The letters use an economy of words to convey, in the unstated and understated, actual events of the day, which are expertly annotated by the editors. The general all-purpose view of war is erased, and as a reader you encounter a young man’s view — Peleg in his early 20s at the time he served in the Civil War — on politics, love, money, history, war, family and more.

As you read the letters, which draw you deeper and deeper into the life of Peleg and those around him, you can hear and see what he experiences. You live his life through the often one-sided correspondence. His insistence on a reply from home to his family the moment they receive his letter, or his request for a pair of boots, socks or shirt tell a story of depravation and bravery in the face of hardships and loneliness.

The editors do not claim to be historians, but belie that claim in their use of the book, “The First Maine Heavy Artillery,” to substantiate the letters and references made to persons, places and battles. A few copies of this reference book, which was published in 1903, exist in the Bangor Public Library and special collections at UM’s Fogler Library. MacCrae hopes to republish it as a future project.

This book, however, blossomed when David Priesing began to illustrate the letters. Priesing was captivated by the letters, which are hauntingly as fresh today as they were in the 1860s. The drawings anticipate and complete the quality of the letters in the book through their sparseness and insightful interpretation.

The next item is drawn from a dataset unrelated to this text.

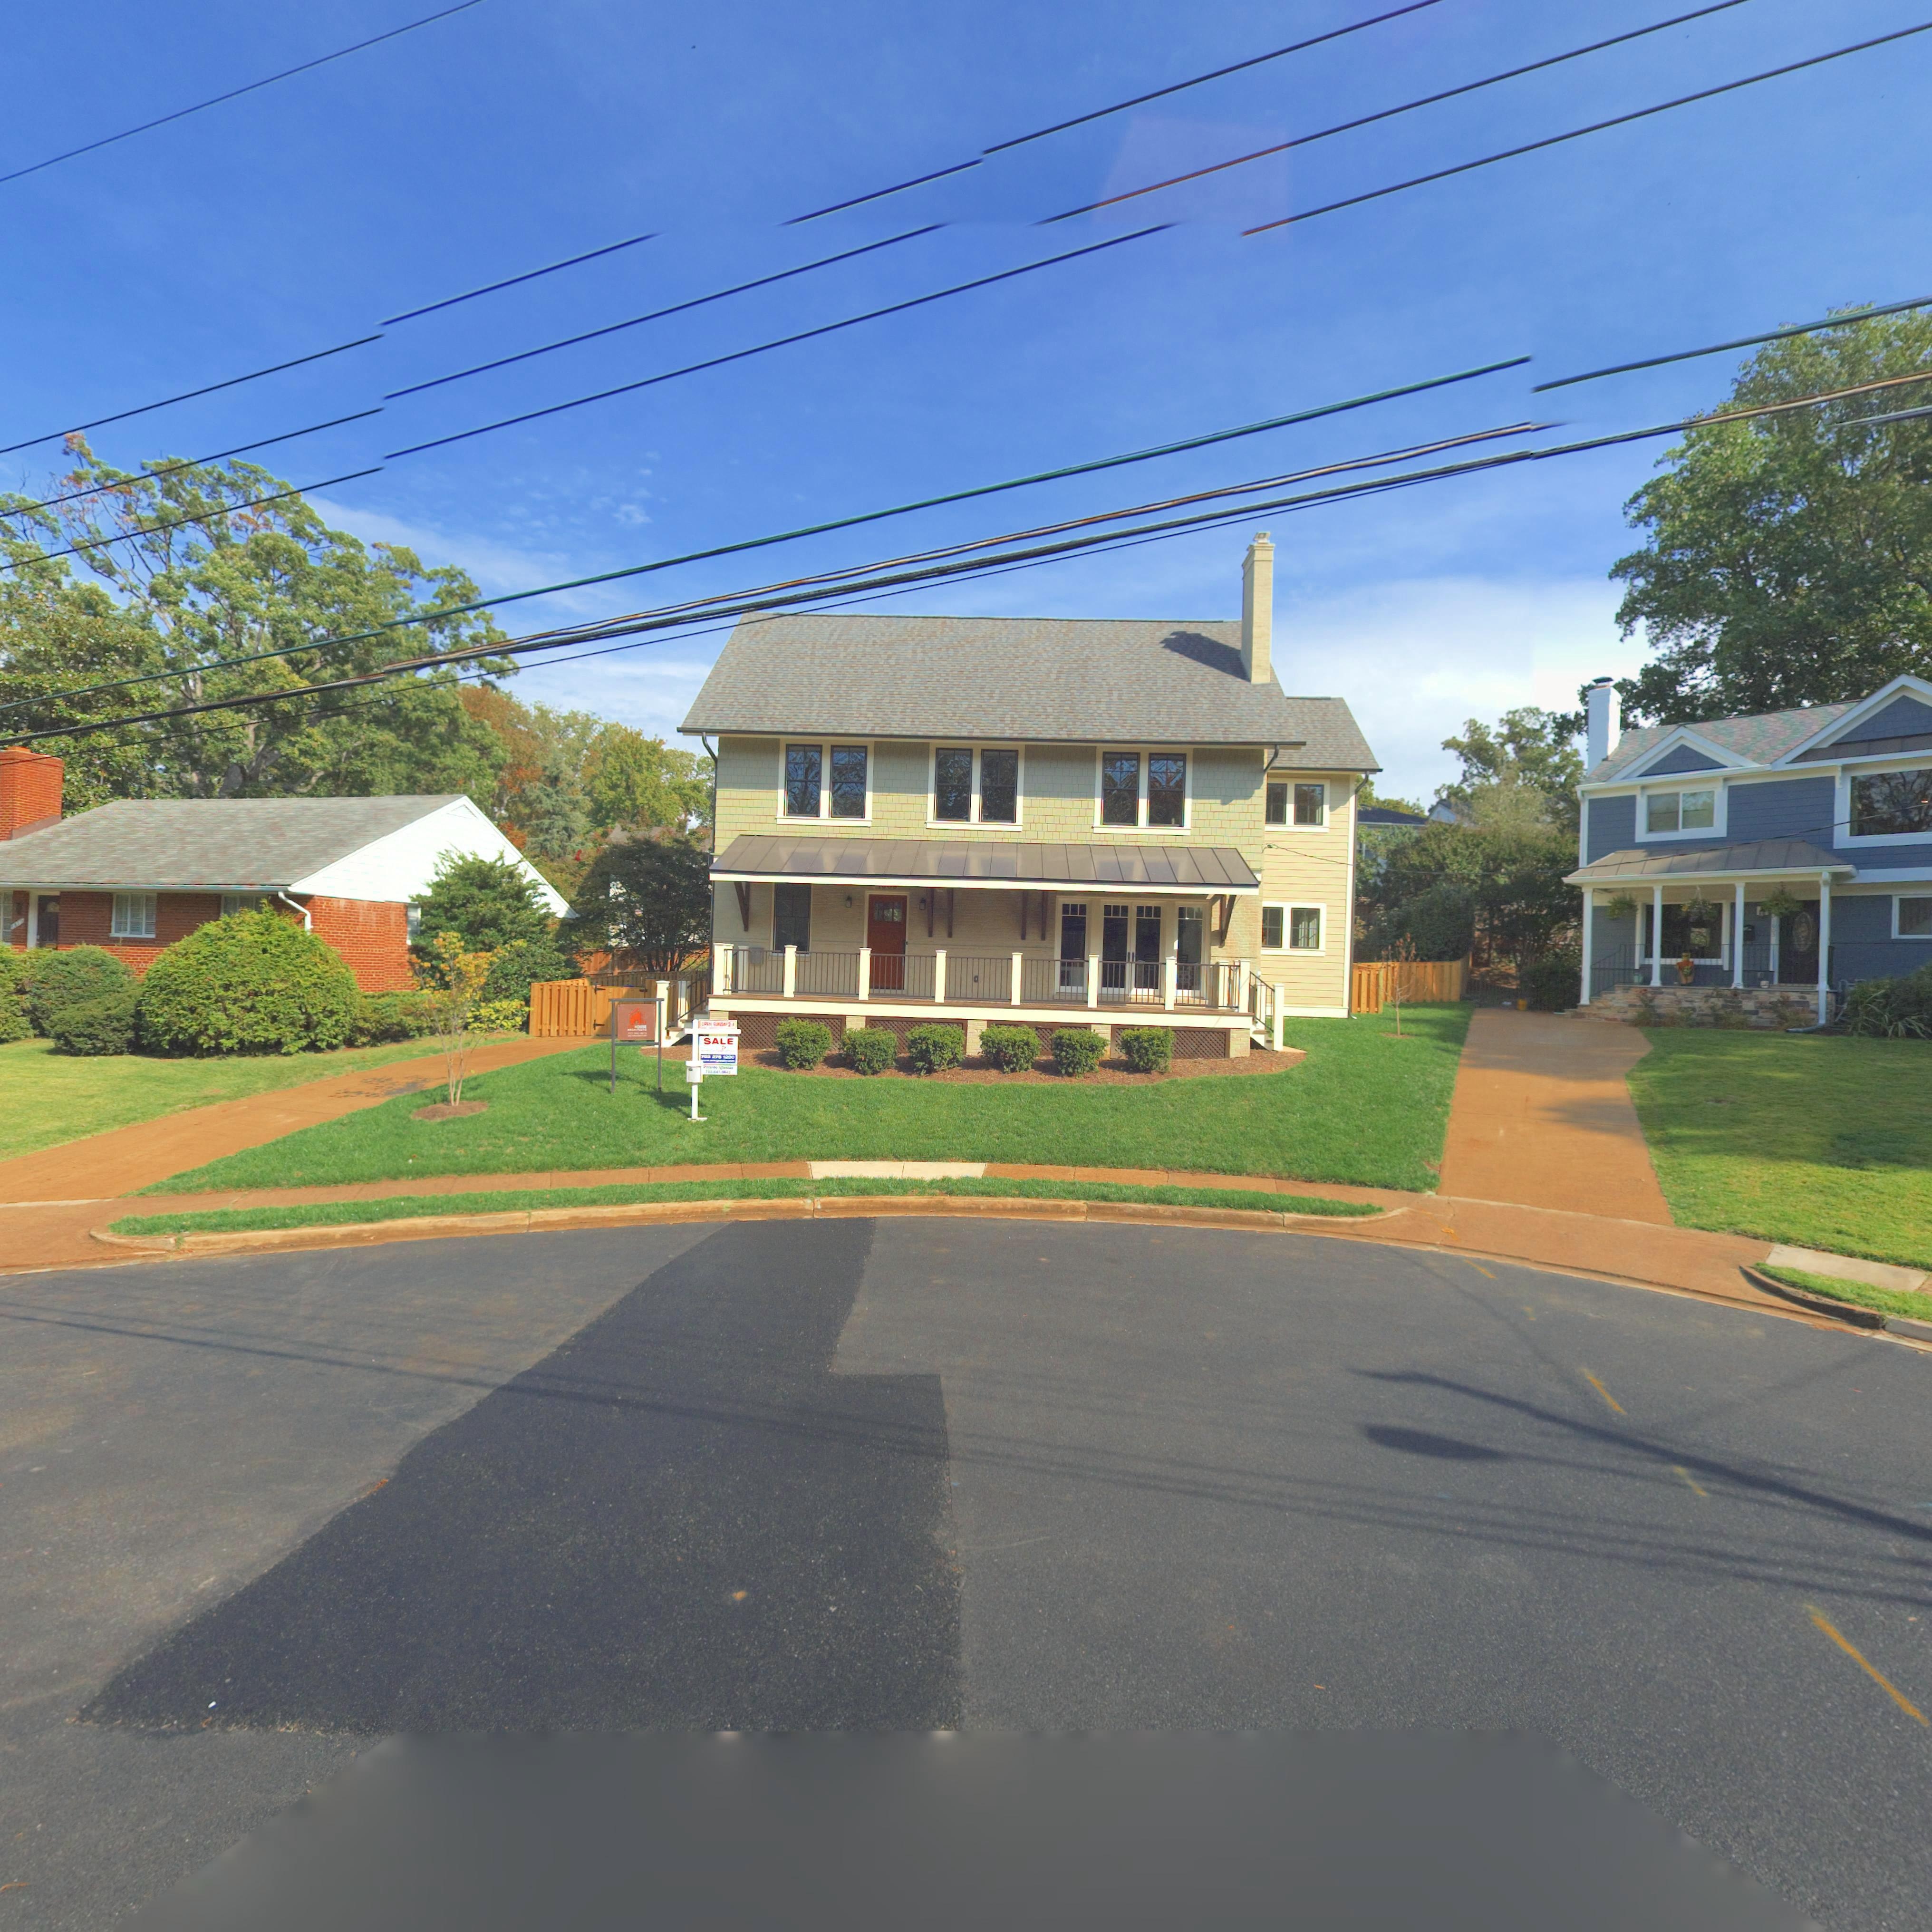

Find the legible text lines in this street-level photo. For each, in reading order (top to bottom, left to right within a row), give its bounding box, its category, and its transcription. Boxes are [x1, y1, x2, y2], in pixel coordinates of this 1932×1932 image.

[703, 1037, 734, 1045] None: SALE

Prints of the illustrations are also available.

Who besides Civil War re-enactors might want to read such a book of letters? Mothers with sons who have gone off to war. Fathers who have struggled with the difficulties of raising a family. Those looking for romance. Local historians with an interest in recreating the lives of ordinary people. In this thin volume, there is something for many readers to contemplate, learn from, and enjoy.

Used as a textbook, in tandem with the annotations, this work could serve as a jumping-off place for classroom discussions that investigate the many subjects Peleg addresses in his letters. They include the conditions of war, the politics of the era and the issue of encountering freed black slaves while serving a war one might not believe in, but enlisted in in order to earn money, to see the world beyond home, and to return there to a full and vivid life. This book appeals to the reader beyond the usual Civil War buff; this book is a book that reveals the human side of war.

Melissa MacCrae will read from the Civil War letters during a special Veterans Day program beginning at 2 p.m. Nov. 11, at Borders Books, Music and Cafe in Bangor.